Schill und seine Kreativen, sonst etwa für Mercedes-Benz im Einsatz, haben sich die Privatuniversität Witten/Herdecke vorgenommen. Das Profil: klein, fein, anspruchsvoll. Die Werber kauften unweit der Hamburger Reeperbahn eine Sadomaso-Maske, zogen sie einem Mann über und setzten ihm eine klassische Intellektuellen-Brille auf die Nase. Daneben texteten sie den Slogan: "Deutschlands härteste Denkschule".

Alexander Schill sagt dazu: "Natürlich polarisiert ein solches Plakat, aber es wird viele Studenten geben, die stolz darauf sind, auf die härteste Denkschule Deutschlands zu gehen."

Lähmende Angst, in der Masse zu verschwinden

Auf Ironie setzt auch Marc Schwieger, Partner von Scholz & Friends. Er und seine Kollegen haben sich mit der Universität Münster eine klassische Massen-Uni ausgesucht. "Marketingmäßig ein schwerer Brocken", sagt Schwieger, "man kann hier nicht damit werben, dass es an der Uni nett ist, die Professoren nicht brüllen und der Kaffee immer heiß ist." Schwiegers Kreative verordnen daher der Massen-Uni, dass sie die Vorurteile potenzieller Studenten, "die lähmende Angst, in der Masse zu verschwinden", wie Schwieger sagt, gleich in ihrem Werbespruch aufgreift. "Raus aus der Masse!" lautet der Slogan. Das Signal: Nur wo Masse ist, können auch Spitzen oben herausschauen.

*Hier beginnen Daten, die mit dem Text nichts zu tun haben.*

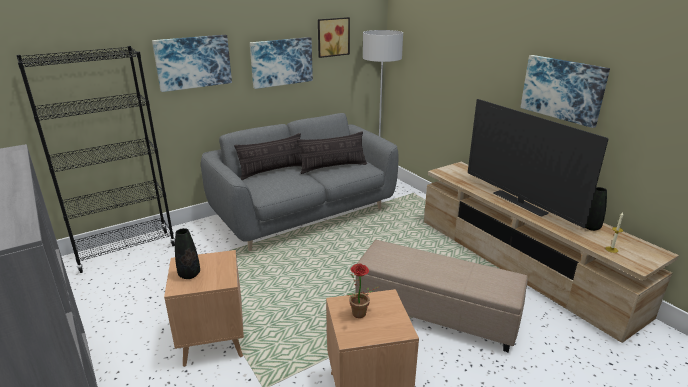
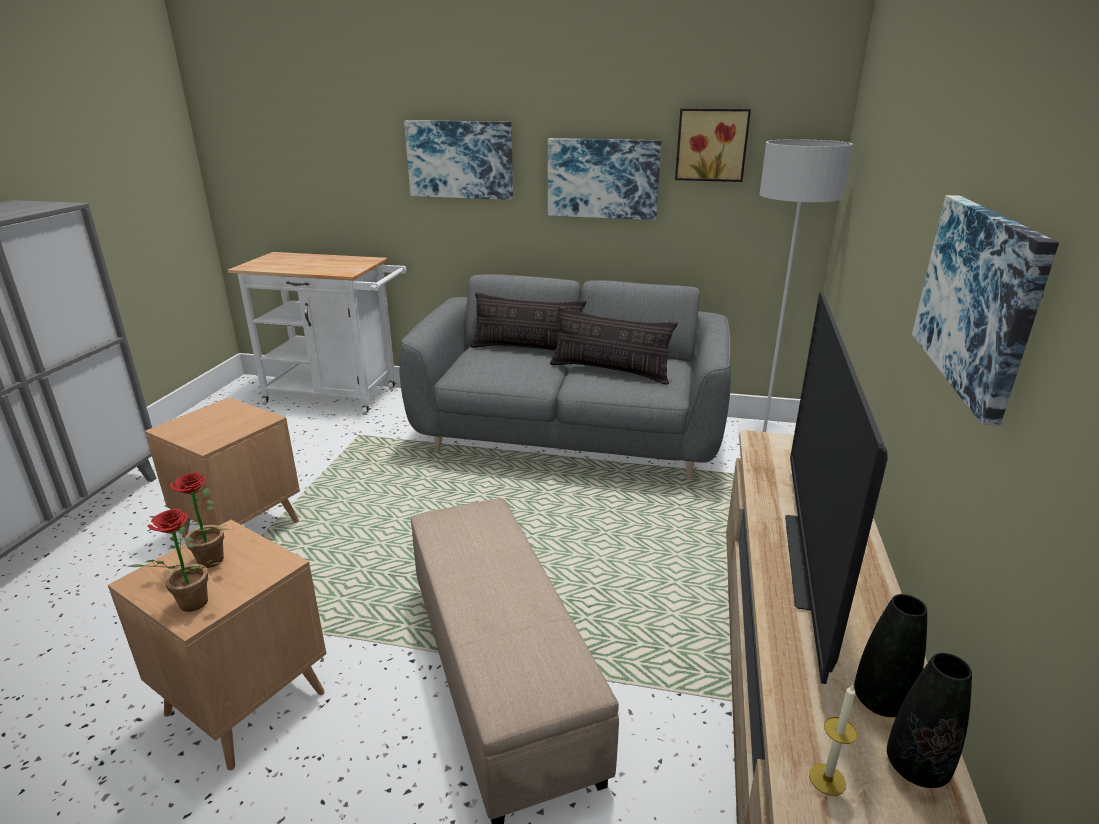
camera: 45 degrees right, 0 degrees up
(126, 251) = (339, 396): black bookcase -> white cart
(189, 275) = (201, 421): black vase -> black vase (916, 768)
(392, 330) = (189, 606): none -> potted plant

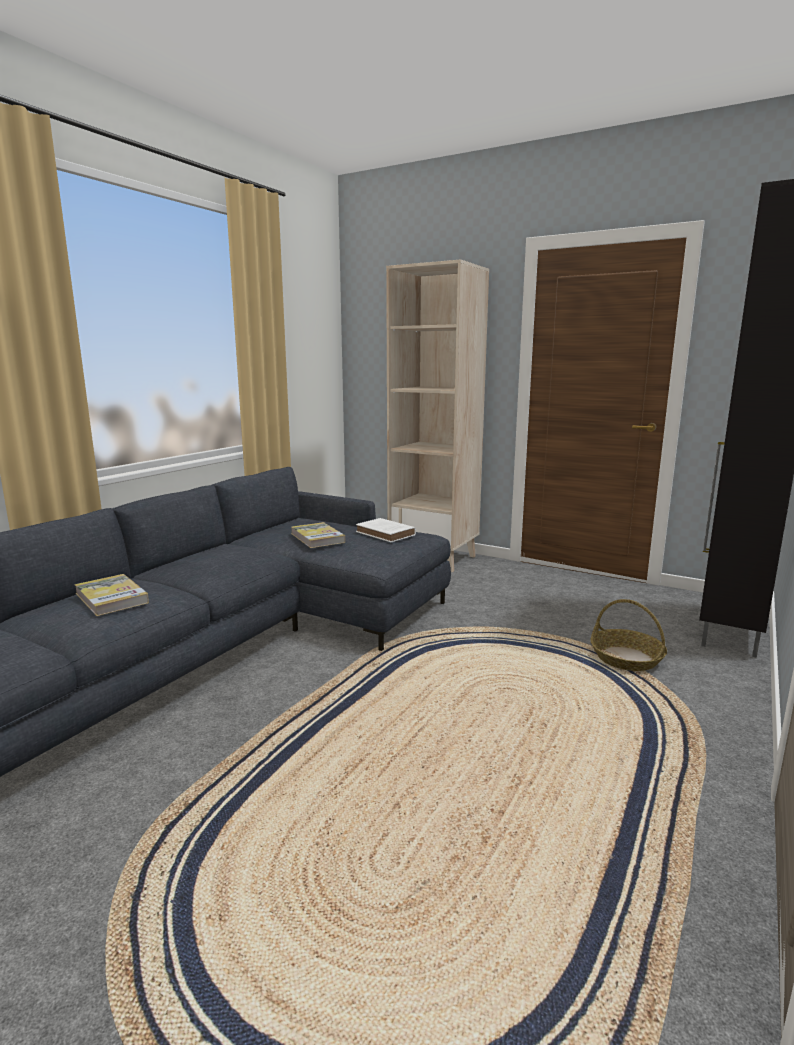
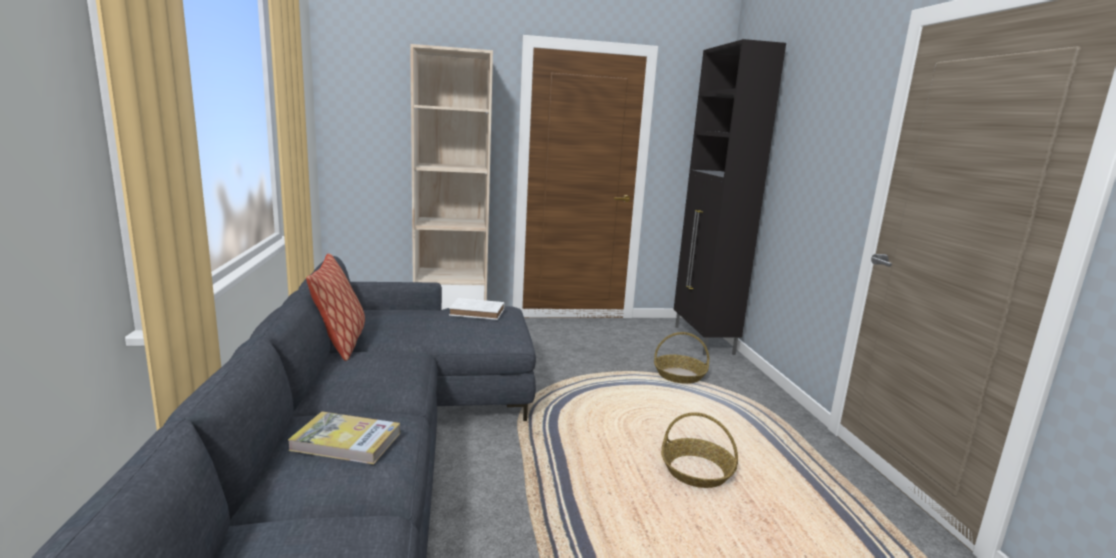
camera: 40 degrees left, 0 degrees up
(241, 539) = (341, 344): none -> pillow
(317, 538) = (427, 328): book -> none
(485, 757) = (697, 471): none -> basket

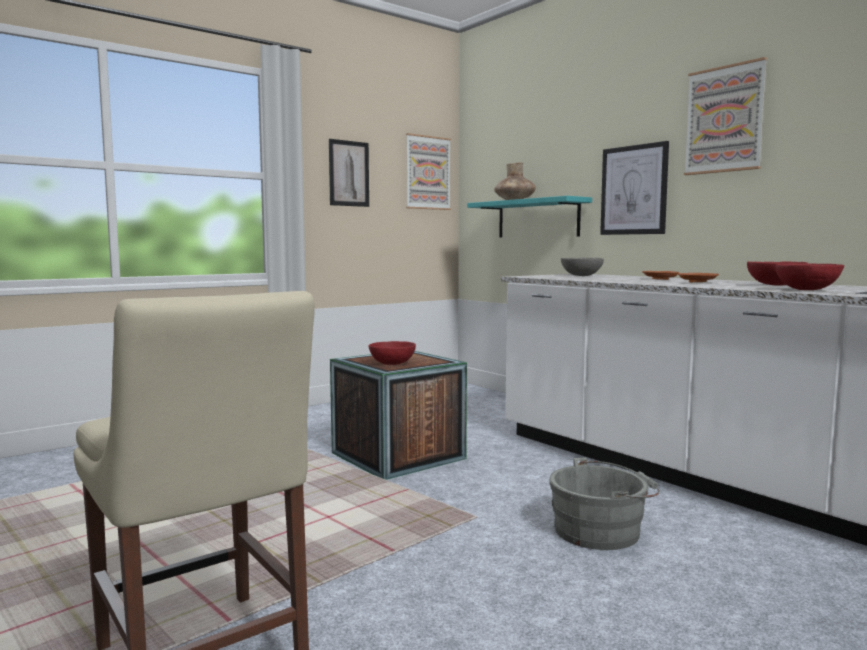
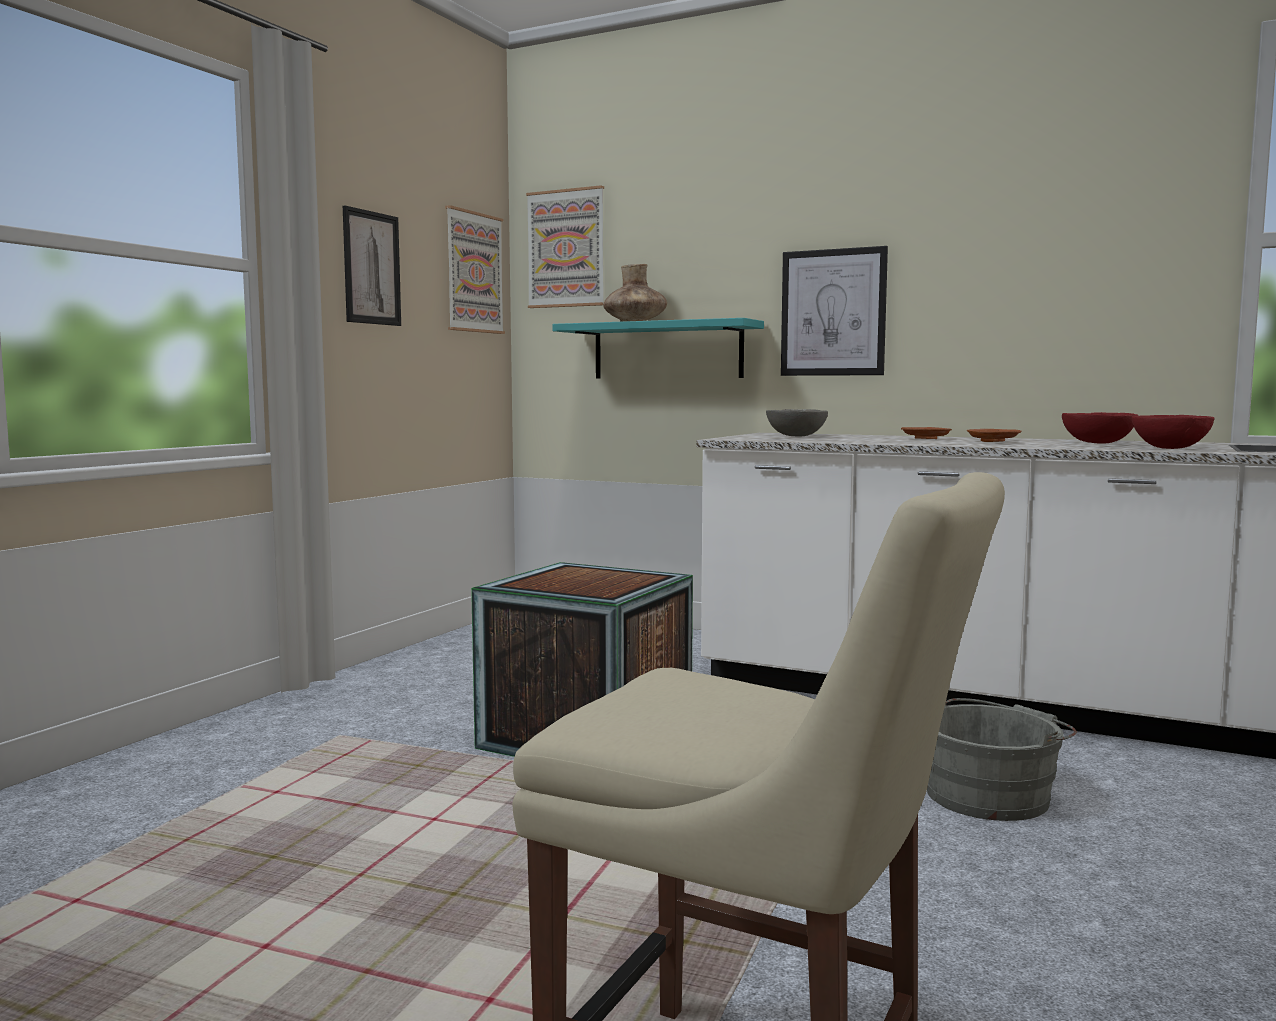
camera: 25 degrees left, 0 degrees up
(393, 364) = (594, 587): red bowl -> none
(724, 119) = (970, 222): picture -> picture (566, 248)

Auf dem Plakat zeigt Scholz & Friends mehrere Prominente, die gerade nicht in Münster studiert haben – Helmut Kohl, Thomas Mann, Albert Einstein. Die Schlussfolgerung: "Deswegen wollen wir Dich" – wer in Münster studiert, hat alle Chancen, es weit zu bringen. Der Slogan dürfe aber kein Marketinggag sein, sondern müsse zum "selbstverpflichtenden Schlachtruf der Uni" werden, sagt Schweiger. Nur so könne sie den Kampf um die besten Studenten für sich entscheiden.

"Die Hochschulen müssten sich als Marke verstehen"

In diesem Kampf will auch Diether Kerner, Kreativdirektor von Philipp und Keuntje, eine Massenhochschule positionieren: die Freie Universität Berlin. Das Plakat zeigt "die älteste Metapher für eine gute Idee", sagt Kerner; eine Glühbirne, nur dass die Birne ein Frauenkopf ist, noch von der Fassung – dem Körper – losgelöst. "Kommt zusammen!" fordert das Plakat. Die guten Ideen kommen hier an den Menschen. "Die Werbung soll eine emotionale Heimat bieten, keine geografische – damit zu werben, dass Berlin eine Stadt ist, in der viel passiert, ist zu wenig", sagt Kerner.